With monthly membership meetings, joint advertising plans and advocacy, the organization is increasingly making an impact on the health of our local business community. And, understanding that the creation of a vibrant community will ultimately will attract the innovators that can transform our community’s economy may literally make Hoffman’s “Field of Dreams” come true.

Reto’s Rudd Farm Pumpkin Soup with Warm Spices
Serves 8

• 4 tablespoons butter
• 2 cups yellow onions, minced
• 4 cloves garlic, minced fine
• 2 teaspoons red curry paste
• 1 pinch cayenne
• 2 teaspoons curry powder
• 1/2 teaspoon ground coriander
• 6 cups pie pumpkin
• 5 cups vegetable broth
• 2 cups milk
• 1/3 cup brown sugar
• 1/4 cup cream

Pumpkin purée:
Cut pumpkin in quarters, remove seeds. Bake at 350°F until soft, about 1 hour.

Soup:
Mince onions. Melt butter in large saucepan over medium-high heat. Add onions and cook until softened, 5 minutes.
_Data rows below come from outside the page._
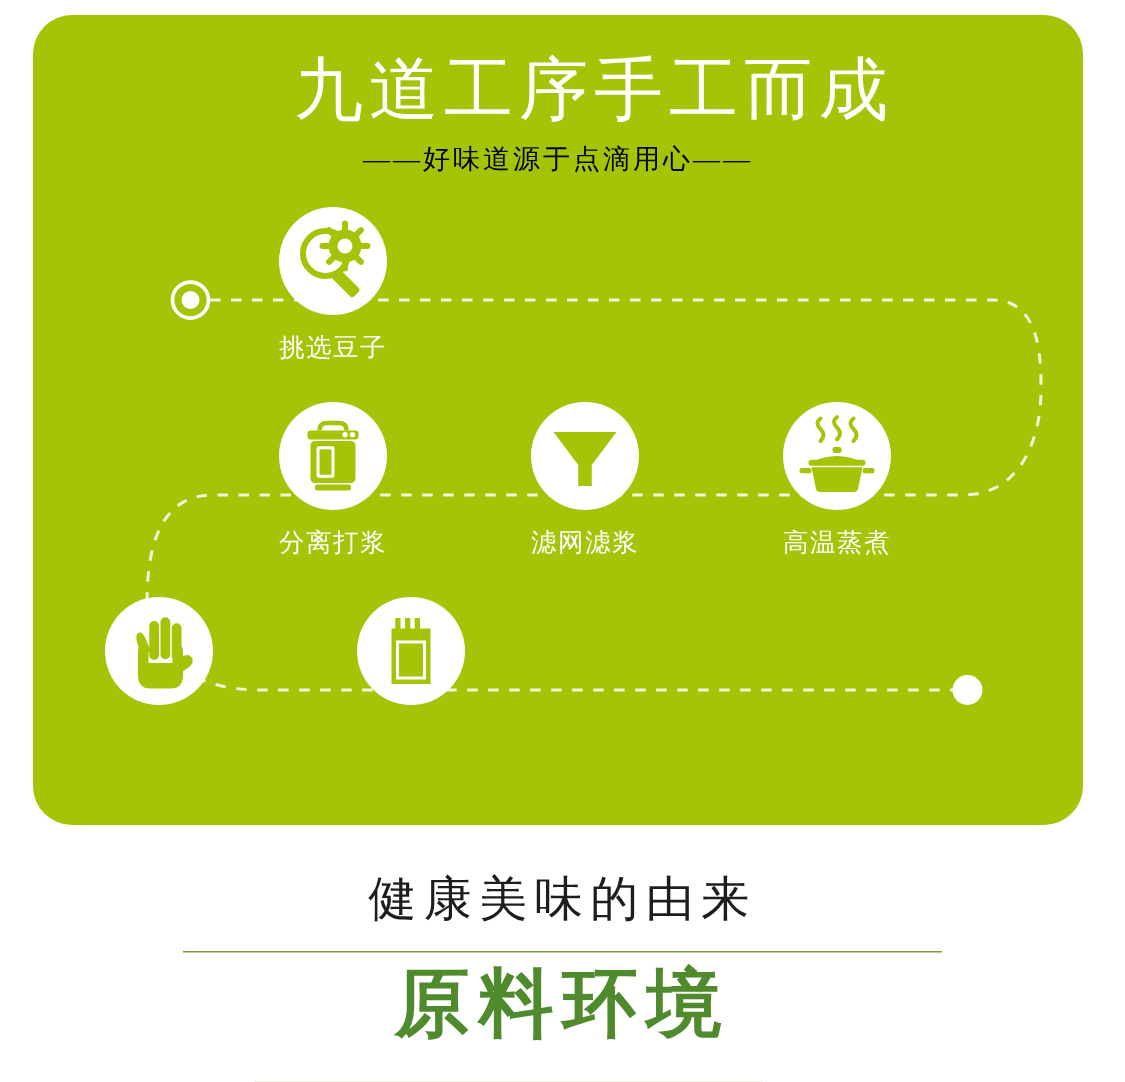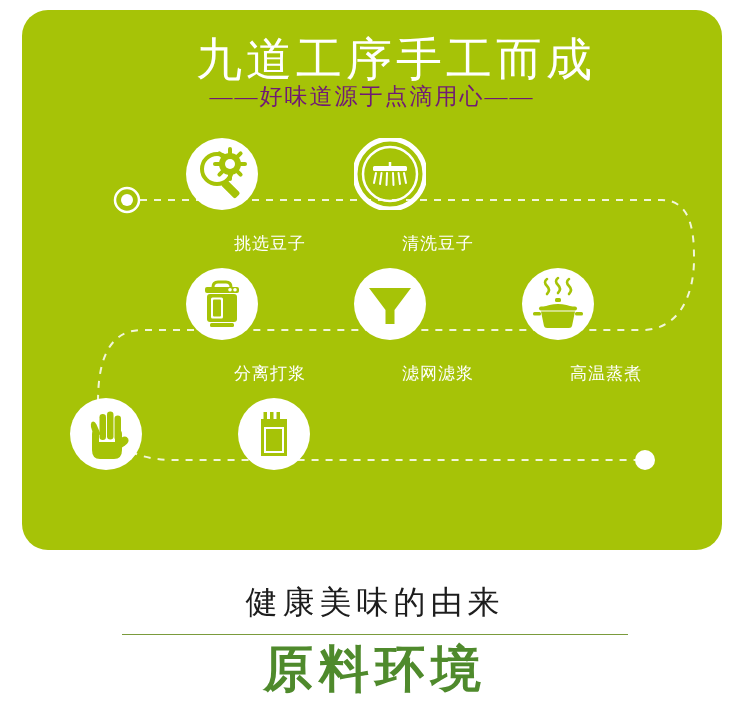--- a/index.html
+++ b/index.html
@@ -42,25 +42,25 @@
     color: #ffffff;
     font-size: 46px;
     letter-spacing: 4px;
     font-weight: 400;
     line-height: 1.1;
     font-family: "Liberation Sans", "DejaVu Sans", sans-serif;
   }
   .panel-subtitle {
     position: absolute;
     left: 0;
-    top: 71px;
+    top: 84px;
     width: 700px;
     text-align: center;
-    color: #701a75;
-    font-size: 23px;
+    color: #000000;
+    font-size: 18px;
     letter-spacing: 2px;
     font-weight: 400;
     font-family: "Liberation Serif", "DejaVu Serif", serif;
   }
 
   
   .connector {
     position: absolute;
     left: 0;
     top: 0;
@@ -91,44 +91,44 @@
     position: absolute;
     left: 50%;
     top: 0;
     transform: translateX(-50%);
     width: 72px;
     height: 72px;
   }
   .step-label {
     position: absolute;
     left: 0;
-    top: 94px;
+    top: 82px;
     width: 168px;
-    text-align: right;
+    text-align: center;
     color: #ffffff;
     font-size: 17px;
     letter-spacing: 1px;
     font-family: "Liberation Sans", "DejaVu Sans", sans-serif;
   }
 
   
   .col1 { margin-left: 116px; }
   .col2 { margin-left: 0px; }
   .col3 { margin-left: 0px; }
 
   
   .bottom {
     position: absolute;
     left: 0;
     top: 580px;
     width: 750px;
     text-align: center;
   }
   .bottom-title {
-    font-family: Liberation Serif, serif;
+    font-family: Liberation Mono, monospace;
     font-size: 32px;
     color: #1d1d1d;
     letter-spacing: 5px;
     line-height: 44px;
   }
   .bottom-rule {
     width: 506px;
     height: 1px;
     background: #7a9b3c;
     margin: 10px auto 0 auto;
@@ -192,41 +192,20 @@
                   <line x1="33.4" y1="36.6" x2="37.6" y2="32.4"></line>
                   <line x1="50.4" y1="19.6" x2="54.6" y2="15.4"></line>
                 </g>
               </g>
               <circle cx="44" cy="26" r="5" fill="#ffffff"></circle>
             </svg>
           </div>
           <div class="step-label">挑选豆子</div>
         </div>
 
-        <div class="step col2">
-          <div class="step-icon-wrap">
-            <svg viewBox="0 0 72 72" width="72" height="72">
-              <circle cx="36" cy="36" r="35" fill="none" stroke="#ffffff" stroke-width="5"></circle>
-              <circle cx="36" cy="36" r="27" fill="none" stroke="#ffffff" stroke-width="2.5"></circle>
-
-              <rect x="19" y="28" width="34" height="5" rx="1.5" fill="#ffffff"></rect>
-              <line x1="36" y1="24" x2="36" y2="28" stroke="#ffffff" stroke-width="2.5"></line>
-
-              <g stroke="#ffffff" stroke-width="2" stroke-linecap="round">
-                <line x1="22" y1="35" x2="20" y2="45"></line>
-                <line x1="27.5" y1="35" x2="26" y2="46"></line>
-                <line x1="33" y1="35" x2="32.5" y2="47"></line>
-                <line x1="39" y1="35" x2="39.5" y2="47"></line>
-                <line x1="44.5" y1="35" x2="46" y2="46"></line>
-                <line x1="50" y1="35" x2="52" y2="45"></line>
-              </g>
-            </svg>
-          </div>
-          <div class="step-label">清洗豆子</div>
-        </div>
 
 
         <div class="step-spacer"></div>
       </div>
 
       <div class="step-row">
 
         <div class="step col1">
           <div class="step-icon-wrap">
             <svg viewBox="0 0 72 72" width="72" height="72">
Add garlic, red curry paste, cayenne, curry, coriander, cook and stir for 1 minute. Add vegetable broth and milk. Peel pumpkin and add flesh to the pot. Bring to a boil and reduce heat, simmer for 25 minutes, stirring to break up pumpkin

Transfer soup, in batches, to a blender, don’t overload the blender. Cover tightly and blend until smooth. Return soup to saucepan. With the soup on low heat, add brown sugar. Add cream. Adjust seasonings to taste.

2 comments

  1. Just last week I mentioned I wondered if there were other local bloggers, and here you are! The best part is in your bio pic, I am pretty sure the dude in the back is Andrew who we bought our house from (If not they are twins!)?! Apparently I am the last to know about you, but I am certainly adding you to my list of must reads!